# Activity
Please reproduce the material word for word, from the line holding "SUN BALLAST" through the line holding "заболевания.", both lines included, and leave out the pictures.

[Data items]
+===+
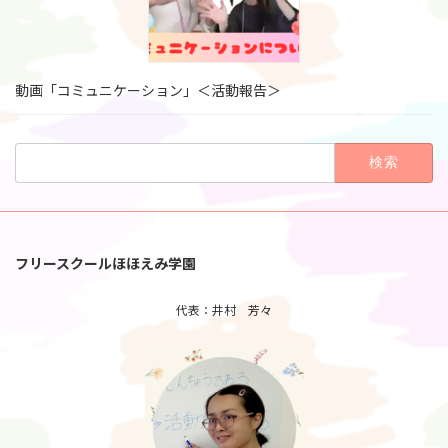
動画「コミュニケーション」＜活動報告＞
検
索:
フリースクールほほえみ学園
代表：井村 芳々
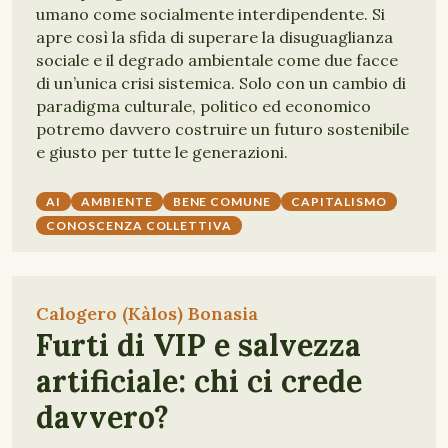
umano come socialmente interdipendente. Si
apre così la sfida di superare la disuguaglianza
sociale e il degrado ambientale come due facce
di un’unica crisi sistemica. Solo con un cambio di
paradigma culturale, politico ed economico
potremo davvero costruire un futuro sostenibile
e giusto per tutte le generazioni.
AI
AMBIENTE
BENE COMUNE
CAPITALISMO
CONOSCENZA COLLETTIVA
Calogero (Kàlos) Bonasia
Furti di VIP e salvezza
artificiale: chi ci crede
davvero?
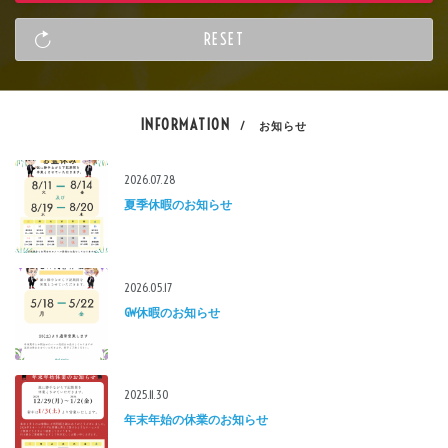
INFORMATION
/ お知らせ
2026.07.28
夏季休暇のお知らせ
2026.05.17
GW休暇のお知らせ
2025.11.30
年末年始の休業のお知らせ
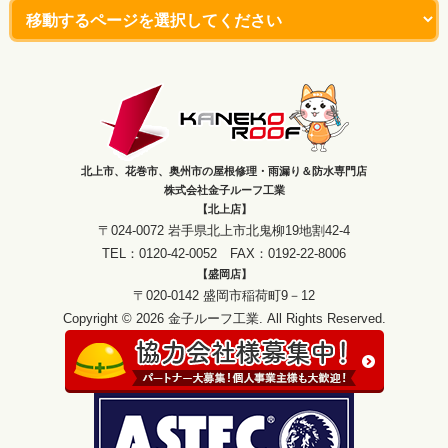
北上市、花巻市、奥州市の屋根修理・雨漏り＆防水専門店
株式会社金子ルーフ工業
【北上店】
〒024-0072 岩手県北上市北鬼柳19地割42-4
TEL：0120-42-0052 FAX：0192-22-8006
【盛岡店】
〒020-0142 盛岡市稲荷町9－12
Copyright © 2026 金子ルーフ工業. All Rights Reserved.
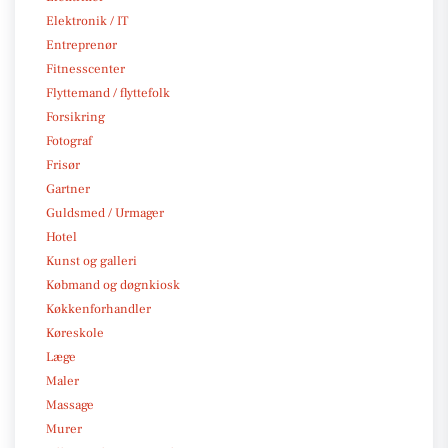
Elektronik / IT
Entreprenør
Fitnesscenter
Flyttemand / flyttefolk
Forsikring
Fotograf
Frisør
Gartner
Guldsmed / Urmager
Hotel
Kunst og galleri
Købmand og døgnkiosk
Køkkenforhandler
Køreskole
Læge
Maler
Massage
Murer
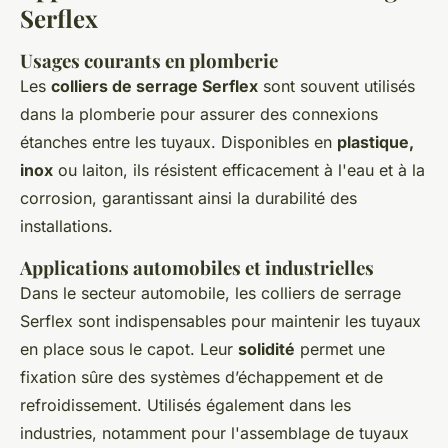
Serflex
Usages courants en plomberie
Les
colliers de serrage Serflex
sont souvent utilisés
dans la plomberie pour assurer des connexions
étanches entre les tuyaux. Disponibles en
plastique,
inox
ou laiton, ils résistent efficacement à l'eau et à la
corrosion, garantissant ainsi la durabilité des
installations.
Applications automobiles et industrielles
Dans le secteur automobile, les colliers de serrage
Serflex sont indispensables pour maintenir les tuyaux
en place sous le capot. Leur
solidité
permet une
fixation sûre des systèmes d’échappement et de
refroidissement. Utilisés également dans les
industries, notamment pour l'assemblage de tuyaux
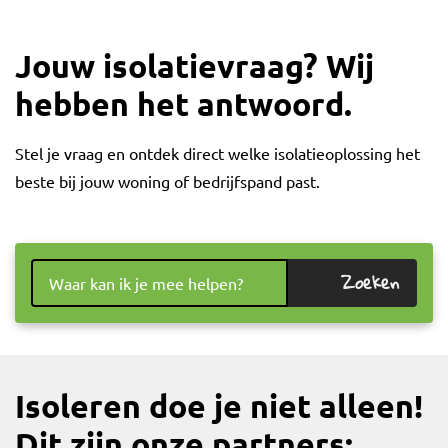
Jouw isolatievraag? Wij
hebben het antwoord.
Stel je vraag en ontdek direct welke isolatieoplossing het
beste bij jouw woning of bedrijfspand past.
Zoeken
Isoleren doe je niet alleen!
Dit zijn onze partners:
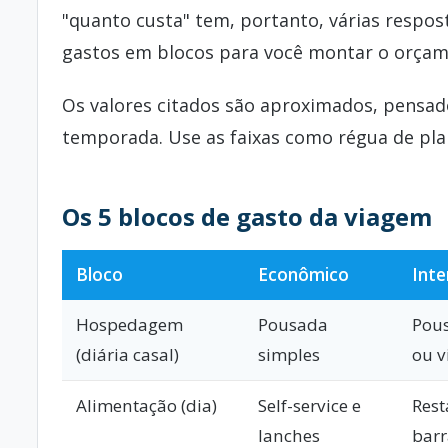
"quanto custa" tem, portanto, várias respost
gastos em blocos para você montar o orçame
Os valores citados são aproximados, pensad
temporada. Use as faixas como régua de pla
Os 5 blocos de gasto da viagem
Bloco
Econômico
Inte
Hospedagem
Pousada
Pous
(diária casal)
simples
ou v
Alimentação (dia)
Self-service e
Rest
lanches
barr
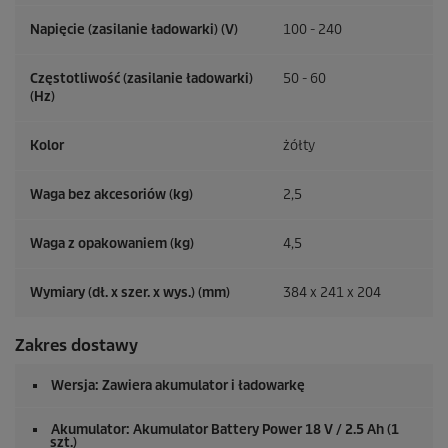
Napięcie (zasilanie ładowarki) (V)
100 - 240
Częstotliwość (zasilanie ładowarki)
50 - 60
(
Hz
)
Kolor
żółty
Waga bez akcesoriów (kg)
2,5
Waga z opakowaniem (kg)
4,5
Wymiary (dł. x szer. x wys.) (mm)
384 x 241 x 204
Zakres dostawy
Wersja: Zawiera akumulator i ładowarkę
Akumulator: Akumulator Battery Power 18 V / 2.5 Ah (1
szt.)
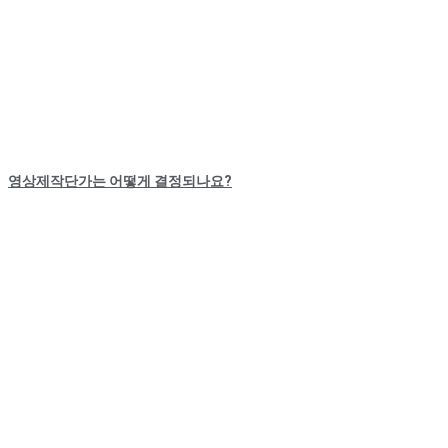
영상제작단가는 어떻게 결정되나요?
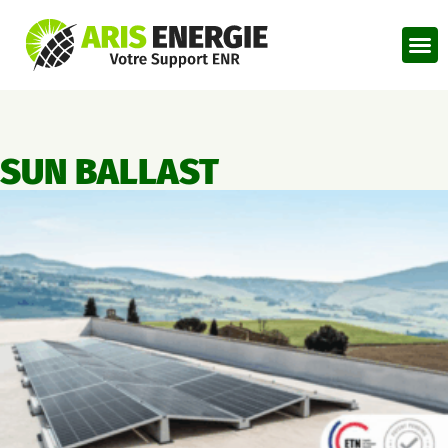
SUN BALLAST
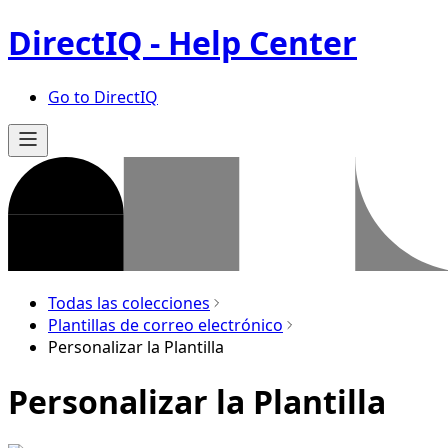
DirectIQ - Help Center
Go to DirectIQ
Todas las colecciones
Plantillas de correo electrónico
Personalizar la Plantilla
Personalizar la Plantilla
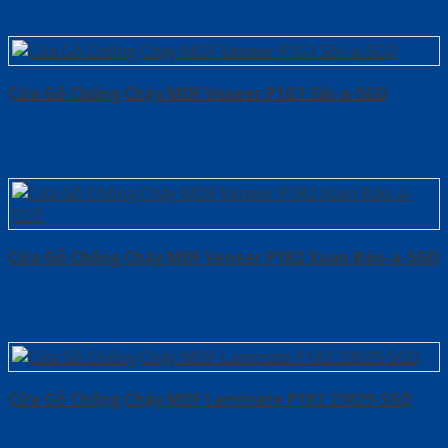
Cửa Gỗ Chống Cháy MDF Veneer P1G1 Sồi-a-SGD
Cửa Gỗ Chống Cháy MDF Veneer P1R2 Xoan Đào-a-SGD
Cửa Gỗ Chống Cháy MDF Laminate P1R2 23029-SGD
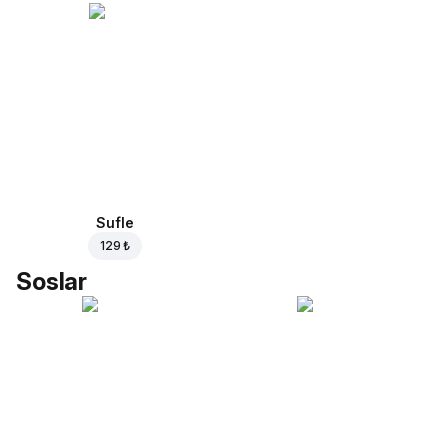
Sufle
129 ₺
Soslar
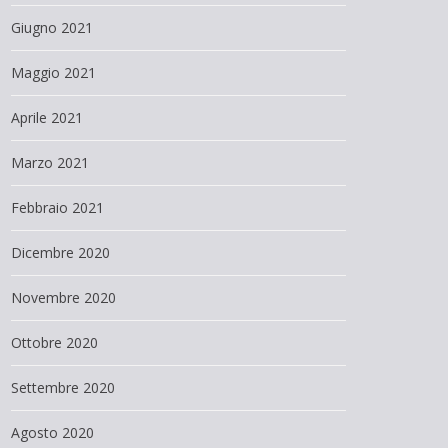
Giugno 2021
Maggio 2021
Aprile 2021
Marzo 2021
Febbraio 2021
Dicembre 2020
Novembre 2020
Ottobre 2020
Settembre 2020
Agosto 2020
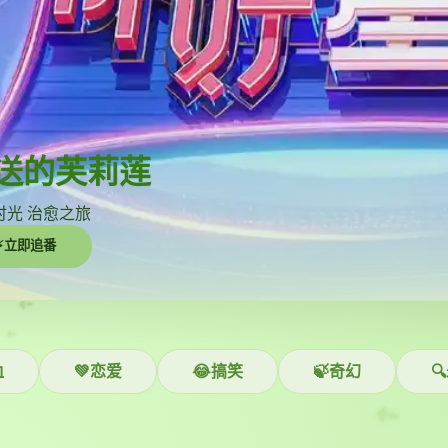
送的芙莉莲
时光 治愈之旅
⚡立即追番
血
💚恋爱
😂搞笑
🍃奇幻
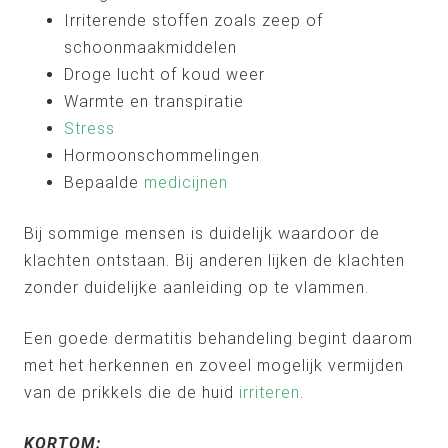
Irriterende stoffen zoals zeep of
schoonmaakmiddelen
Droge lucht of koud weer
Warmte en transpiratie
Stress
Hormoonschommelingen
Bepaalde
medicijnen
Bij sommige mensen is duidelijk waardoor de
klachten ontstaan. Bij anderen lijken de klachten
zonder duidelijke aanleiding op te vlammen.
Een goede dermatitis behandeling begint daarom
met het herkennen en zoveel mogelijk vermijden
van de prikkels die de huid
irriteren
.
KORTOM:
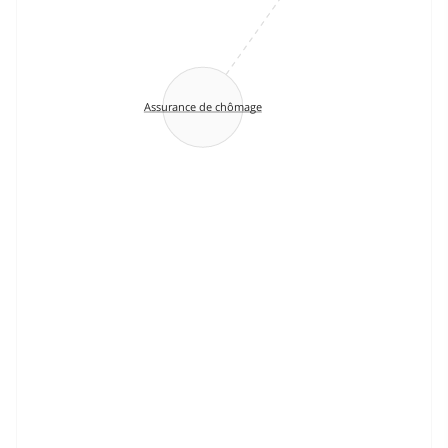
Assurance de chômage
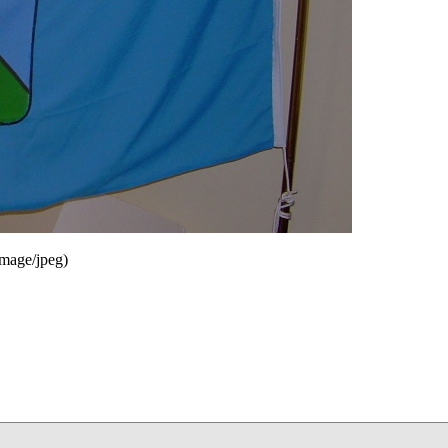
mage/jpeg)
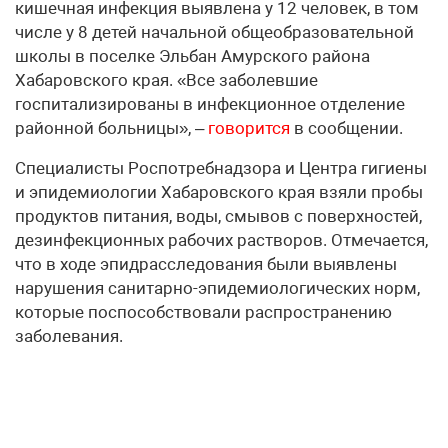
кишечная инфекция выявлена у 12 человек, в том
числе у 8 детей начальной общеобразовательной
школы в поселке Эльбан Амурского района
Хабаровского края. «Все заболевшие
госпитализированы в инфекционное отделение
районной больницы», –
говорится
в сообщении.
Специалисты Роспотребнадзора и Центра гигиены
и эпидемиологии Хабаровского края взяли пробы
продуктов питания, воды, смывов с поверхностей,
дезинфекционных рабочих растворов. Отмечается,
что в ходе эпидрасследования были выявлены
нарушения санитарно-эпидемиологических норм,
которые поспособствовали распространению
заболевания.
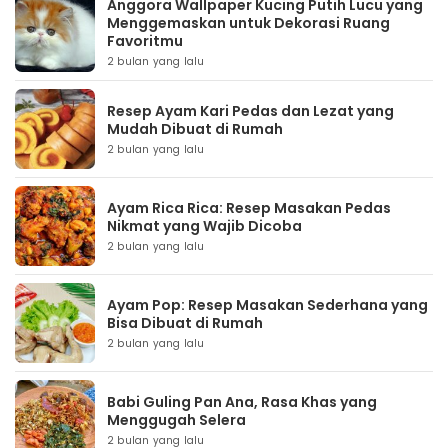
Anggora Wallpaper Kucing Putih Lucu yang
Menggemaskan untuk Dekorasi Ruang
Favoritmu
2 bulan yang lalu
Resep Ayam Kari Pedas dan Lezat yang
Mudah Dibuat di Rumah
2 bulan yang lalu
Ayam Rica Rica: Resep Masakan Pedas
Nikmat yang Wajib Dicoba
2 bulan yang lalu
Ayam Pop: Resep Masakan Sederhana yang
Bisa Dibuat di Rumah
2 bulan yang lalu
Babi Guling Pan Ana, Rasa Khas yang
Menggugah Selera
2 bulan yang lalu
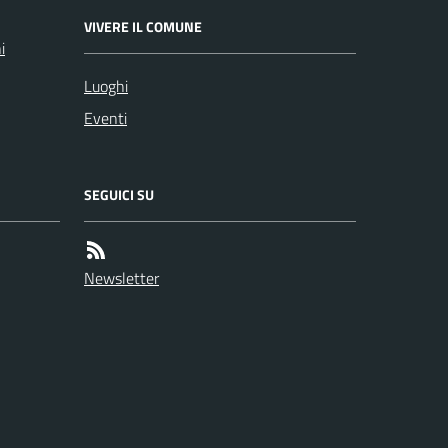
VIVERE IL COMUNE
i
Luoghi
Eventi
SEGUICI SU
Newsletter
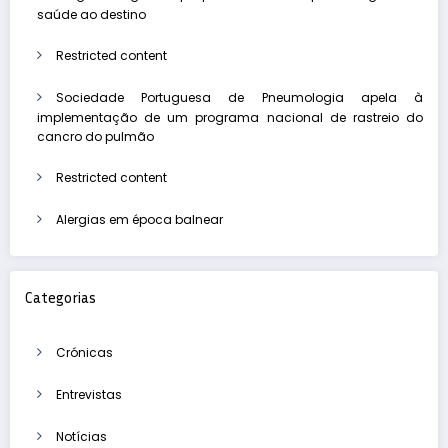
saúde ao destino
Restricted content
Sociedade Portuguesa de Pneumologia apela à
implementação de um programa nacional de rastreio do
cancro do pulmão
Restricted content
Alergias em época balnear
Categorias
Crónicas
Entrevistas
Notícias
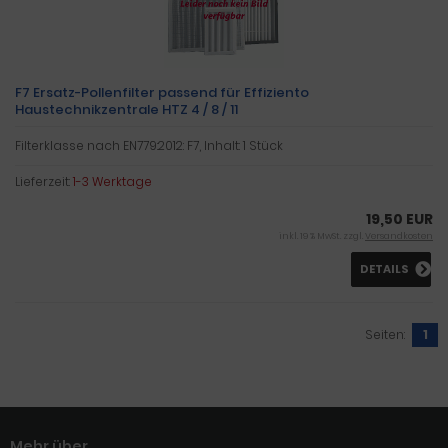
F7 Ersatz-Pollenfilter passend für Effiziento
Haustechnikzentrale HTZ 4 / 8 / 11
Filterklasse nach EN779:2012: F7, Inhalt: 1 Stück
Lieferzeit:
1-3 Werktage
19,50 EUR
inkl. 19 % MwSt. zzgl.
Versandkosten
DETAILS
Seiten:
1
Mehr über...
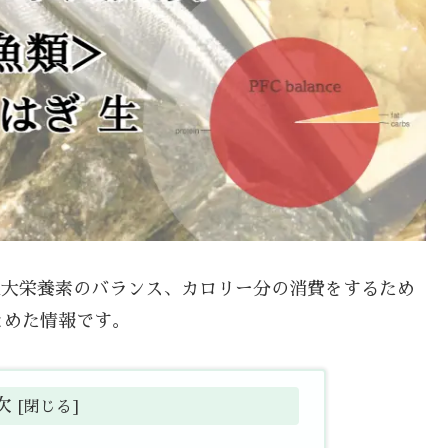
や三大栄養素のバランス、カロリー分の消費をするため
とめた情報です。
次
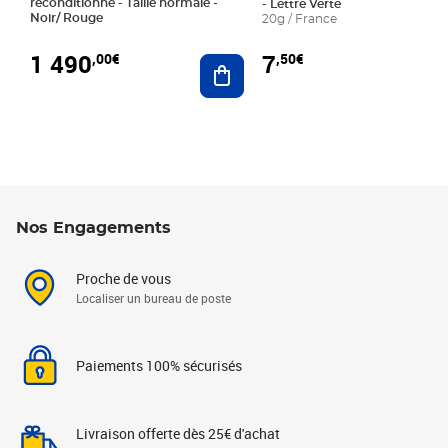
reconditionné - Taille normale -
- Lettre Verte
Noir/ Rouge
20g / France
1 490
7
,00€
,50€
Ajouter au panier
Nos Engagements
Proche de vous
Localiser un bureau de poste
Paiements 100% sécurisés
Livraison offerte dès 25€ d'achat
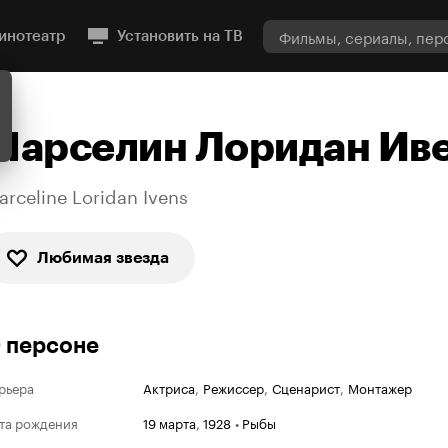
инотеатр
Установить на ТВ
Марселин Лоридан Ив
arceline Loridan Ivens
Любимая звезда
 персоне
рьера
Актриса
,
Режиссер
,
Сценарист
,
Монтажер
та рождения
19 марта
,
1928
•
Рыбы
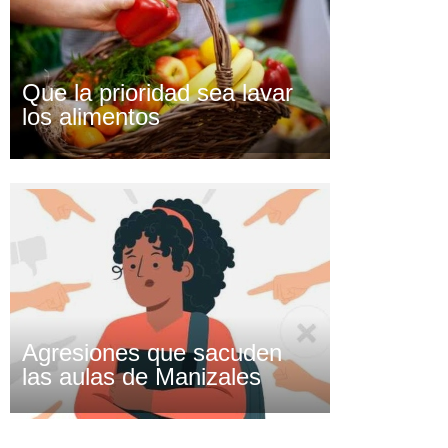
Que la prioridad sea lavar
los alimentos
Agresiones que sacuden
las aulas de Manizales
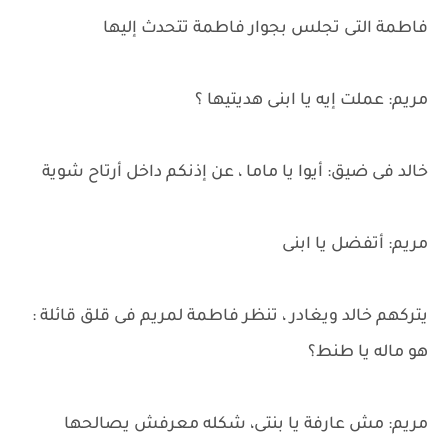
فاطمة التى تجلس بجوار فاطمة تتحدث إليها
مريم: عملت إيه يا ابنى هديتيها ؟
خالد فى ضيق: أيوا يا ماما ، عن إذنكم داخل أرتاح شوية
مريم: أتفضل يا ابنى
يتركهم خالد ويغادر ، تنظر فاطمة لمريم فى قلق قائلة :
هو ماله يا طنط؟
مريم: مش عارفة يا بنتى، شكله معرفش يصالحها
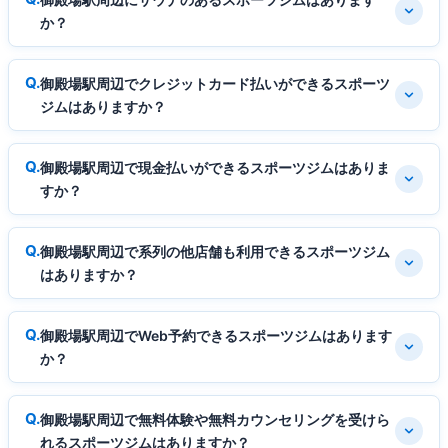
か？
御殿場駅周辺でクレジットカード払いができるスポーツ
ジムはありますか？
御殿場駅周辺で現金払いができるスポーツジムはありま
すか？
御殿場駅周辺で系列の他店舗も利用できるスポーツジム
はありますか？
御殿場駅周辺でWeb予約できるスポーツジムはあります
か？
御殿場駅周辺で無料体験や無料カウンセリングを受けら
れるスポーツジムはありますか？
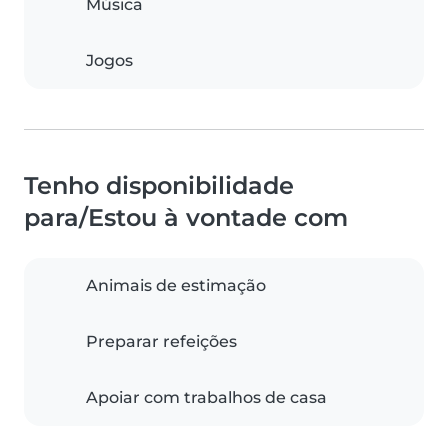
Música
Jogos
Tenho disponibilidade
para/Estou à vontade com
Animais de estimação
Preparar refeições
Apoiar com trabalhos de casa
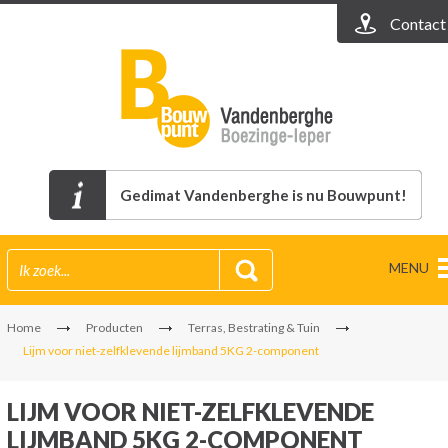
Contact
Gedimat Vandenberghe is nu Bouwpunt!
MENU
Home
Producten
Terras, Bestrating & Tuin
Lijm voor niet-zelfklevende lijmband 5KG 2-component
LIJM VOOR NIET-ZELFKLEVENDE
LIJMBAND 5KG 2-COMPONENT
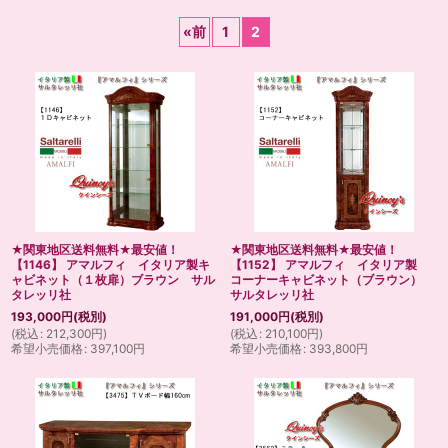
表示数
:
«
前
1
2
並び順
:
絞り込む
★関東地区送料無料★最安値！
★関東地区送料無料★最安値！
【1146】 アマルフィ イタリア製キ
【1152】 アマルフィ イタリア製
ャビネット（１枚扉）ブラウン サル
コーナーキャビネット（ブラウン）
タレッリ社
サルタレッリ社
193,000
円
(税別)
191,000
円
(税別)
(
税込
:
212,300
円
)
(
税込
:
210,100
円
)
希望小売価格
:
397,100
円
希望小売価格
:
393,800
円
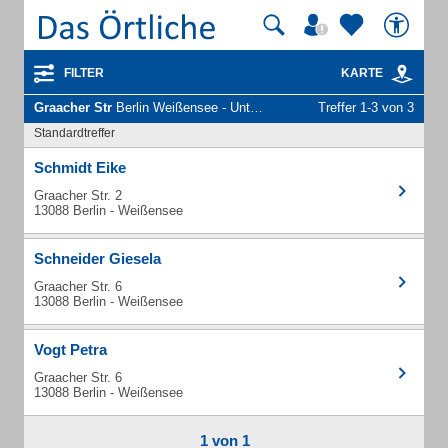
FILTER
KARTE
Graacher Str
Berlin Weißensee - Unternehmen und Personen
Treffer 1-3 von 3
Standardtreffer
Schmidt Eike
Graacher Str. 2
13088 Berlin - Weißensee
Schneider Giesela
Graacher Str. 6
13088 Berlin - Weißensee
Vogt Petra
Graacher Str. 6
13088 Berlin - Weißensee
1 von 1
+===+
# Written solution
SUN BALLAST
DirectIQ - Help Center
Go to DirectIQ
Todas las colecciones
Plantillas de correo electrónico
Personalizar la Plantilla
Personalizar la Plantilla
Cửa Gỗ Chống Cháy MDF Veneer P1G1 Sồi-a-SGD
Cửa Gỗ Chống Cháy MDF Veneer P1R2 Xoan Đào-a-SGD
Cửa Gỗ Chống Cháy MDF Laminate P1R2 23029-SGD
Sufle
129 ₺
Soslar
Giugno 2021
Maggio 2021
Aprile 2021
Marzo 2021
Febbraio 2021
Dicembre 2020
Novembre 2020
Ottobre 2020
Settembre 2020
Agosto 2020
送的芙莉莲
时光 治愈之旅
⚡立即追番
血
💚恋爱
😂搞笑
🍃奇幻
Irriterende stoffen zoals zeep of
schoonmaakmiddelen
Droge lucht of koud weer
Warmte en transpiratie
Stress
Hormoonschommelingen
Bepaalde
medicijnen
Bij sommige mensen is duidelijk waardoor de
klachten ontstaan. Bij anderen lijken de klachten
zonder duidelijke aanleiding op te vlammen.
Een goede dermatitis behandeling begint daarom
met het herkennen en zoveel mogelijk vermijden
van de prikkels die de huid
irriteren
.
KORTOM:
Assurance de chômage
mage/jpeg)
кишечная инфекция выявлена у 12 человек, в том
числе у 8 детей начальной общеобразовательной
школы в поселке Эльбан Амурского района
Хабаровского края. «Все заболевшие
госпитализированы в инфекционное отделение
районной больницы», –
говорится
в сообщении.
Специалисты Роспотребнадзора и Центра гигиены
и эпидемиологии Хабаровского края взяли пробы
продуктов питания, воды, смывов с поверхностей,
дезинфекционных рабочих растворов. Отмечается,
что в ходе эпидрасследования были выявлены
нарушения санитарно-эпидемиологических норм,
которые поспособствовали распространению
заболевания.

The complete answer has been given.